==== PROVIDED RECORDS ====
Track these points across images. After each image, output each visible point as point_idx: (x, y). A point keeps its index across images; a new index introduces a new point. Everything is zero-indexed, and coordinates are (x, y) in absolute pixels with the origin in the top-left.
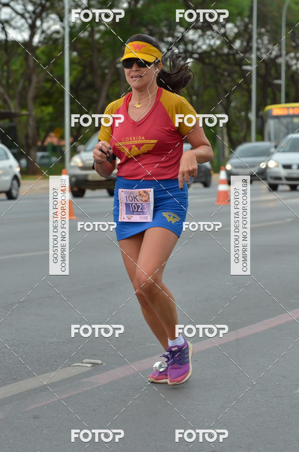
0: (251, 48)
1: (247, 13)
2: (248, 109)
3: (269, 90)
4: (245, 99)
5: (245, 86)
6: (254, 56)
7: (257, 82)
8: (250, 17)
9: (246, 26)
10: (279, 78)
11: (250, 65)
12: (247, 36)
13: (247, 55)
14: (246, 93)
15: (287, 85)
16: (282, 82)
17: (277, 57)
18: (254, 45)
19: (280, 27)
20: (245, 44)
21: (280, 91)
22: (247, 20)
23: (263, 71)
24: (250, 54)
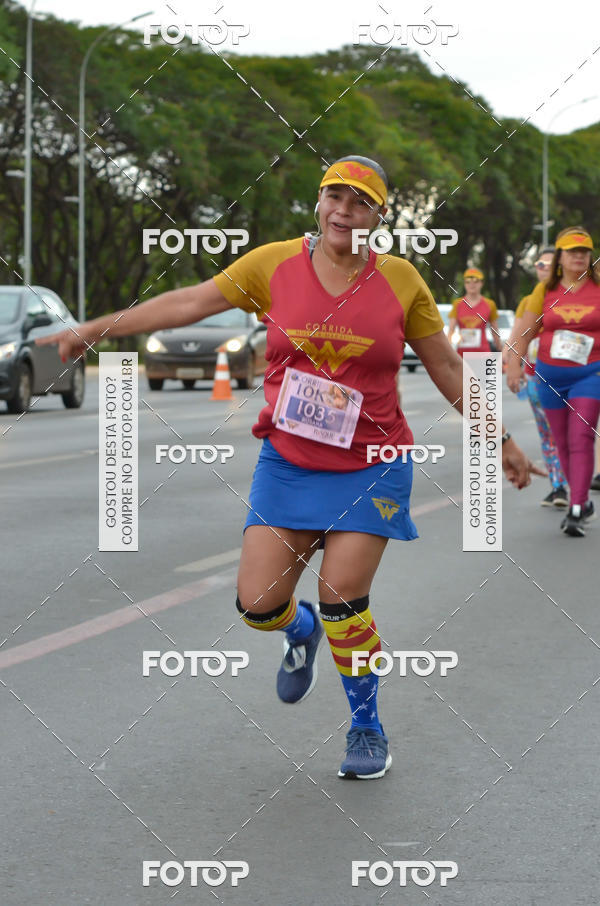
0: (23, 137)
1: (14, 73)
2: (18, 251)
3: (56, 215)
4: (12, 231)
5: (11, 207)
6: (27, 153)
7: (33, 199)
8: (21, 80)
9: (13, 97)
10: (74, 191)
11: (22, 169)
12: (14, 116)
13: (16, 151)
14: (13, 220)
15: (88, 206)
16: (80, 199)
17: (70, 154)
18: (29, 132)
19: (78, 98)
20: (11, 129)
21: (76, 216)
22: (14, 86)
23: (44, 180)
24: (22, 150)
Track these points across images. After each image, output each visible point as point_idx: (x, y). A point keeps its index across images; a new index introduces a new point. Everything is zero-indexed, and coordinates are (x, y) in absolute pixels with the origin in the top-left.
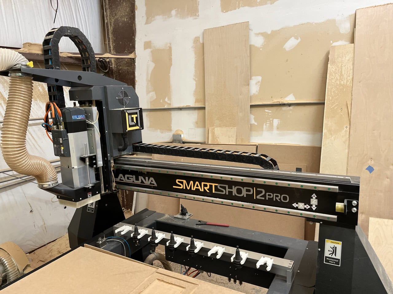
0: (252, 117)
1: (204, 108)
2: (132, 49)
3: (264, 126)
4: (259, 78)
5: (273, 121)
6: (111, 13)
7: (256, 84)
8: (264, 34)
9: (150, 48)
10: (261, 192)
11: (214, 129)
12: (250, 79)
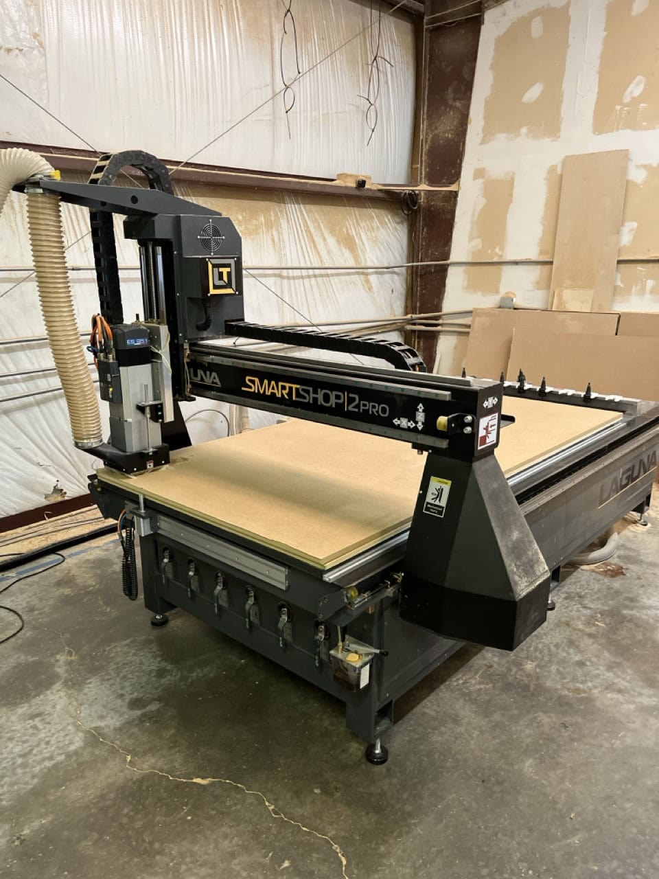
0: (619, 276)
1: (551, 263)
2: (455, 176)
3: (634, 289)
4: (635, 225)
5: (646, 281)
6: (429, 126)
7: (629, 232)
8: (647, 167)
9: (483, 177)
11: (562, 291)
12: (623, 225)
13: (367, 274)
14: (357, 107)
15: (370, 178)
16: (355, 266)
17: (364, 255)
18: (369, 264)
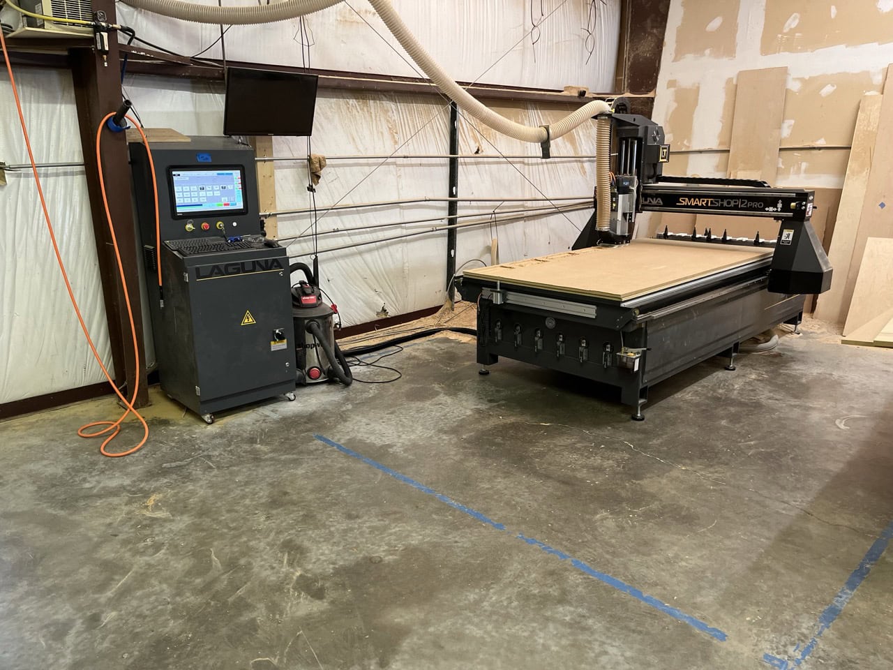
====
* WORK ITEM *
Can you format all the lines above as a Markdown table with two columns, "Number" for the row number and "Content" for the line? Skip any blank lines and leave the pictures out.

* TASK RESULT *
| Number | Content |
|---|---|
| 1 | Track these points across images. After each image, output each visible point as point_idx: (x, y). A point keeps its index across images; a new index introduces a new point. Everything is zero-indexed, and coordinates are (x, y) in absolute pixels with the origin in the top-left. |
| 2 | 0: (251, 48) |
| 3 | 1: (247, 13) |
| 4 | 2: (248, 109) |
| 5 | 3: (269, 90) |
| 6 | 4: (245, 99) |
| 7 | 5: (245, 86) |
| 8 | 6: (254, 56) |
| 9 | 7: (257, 82) |
| 10 | 8: (250, 17) |
| 11 | 9: (246, 26) |
| 12 | 10: (279, 78) |
| 13 | 11: (250, 65) |
| 14 | 12: (247, 36) |
| 15 | 13: (247, 55) |
| 16 | 14: (246, 93) |
| 17 | 15: (287, 85) |
| 18 | 16: (282, 82) |
| 19 | 17: (277, 57) |
| 20 | 18: (254, 45) |
| 21 | 19: (280, 27) |
| 22 | 20: (245, 44) |
| 23 | 21: (280, 91) |
| 24 | 22: (247, 20) |
| 25 | 23: (263, 71) |
| 26 | 24: (250, 54) |
| 27 | 0: (23, 137) |
| 28 | 1: (14, 73) |
| 29 | 2: (18, 251) |
| 30 | 3: (56, 215) |
| 31 | 4: (12, 231) |
| 32 | 5: (11, 207) |
| 33 | 6: (27, 153) |
| 34 | 7: (33, 199) |
| 35 | 8: (21, 80) |
| 36 | 9: (13, 97) |
| 37 | 10: (74, 191) |
| 38 | 11: (22, 169) |
| 39 | 12: (14, 116) |
| 40 | 13: (16, 151) |
| 41 | 14: (13, 220) |
| 42 | 15: (88, 206) |
| 43 | 16: (80, 199) |
| 44 | 17: (70, 154) |
| 45 | 18: (29, 132) |
| 46 | 19: (78, 98) |
| 47 | 20: (11, 129) |
| 48 | 21: (76, 216) |
| 49 | 22: (14, 86) |
| 50 | 23: (44, 180) |
| 51 | 24: (22, 150) |
| 52 | Track these points across images. After each image, output each visible point as point_idx: (x, y). A point keeps its index across images; a new index introduces a new point. Everything is zero-indexed, and coordinates are (x, y) in absolute pixels with the origin in the top-left. |
| 53 | 0: (252, 117) |
| 54 | 1: (204, 108) |
| 55 | 2: (132, 49) |
| 56 | 3: (264, 126) |
| 57 | 4: (259, 78) |
| 58 | 5: (273, 121) |
| 59 | 6: (111, 13) |
| 60 | 7: (256, 84) |
| 61 | 8: (264, 34) |
| 62 | 9: (150, 48) |
| 63 | 10: (261, 192) |
| 64 | 11: (214, 129) |
| 65 | 12: (250, 79) |
| 66 | 0: (619, 276) |
| 67 | 1: (551, 263) |
| 68 | 2: (455, 176) |
| 69 | 3: (634, 289) |
| 70 | 4: (635, 225) |
| 71 | 5: (646, 281) |
| 72 | 6: (429, 126) |
| 73 | 7: (629, 232) |
| 74 | 8: (647, 167) |
| 75 | 9: (483, 177) |
| 76 | 11: (562, 291) |
| 77 | 12: (623, 225) |
| 78 | 13: (367, 274) |
| 79 | 14: (357, 107) |
| 80 | 15: (370, 178) |
| 81 | 16: (355, 266) |
| 82 | 17: (364, 255) |
| 83 | 18: (369, 264) |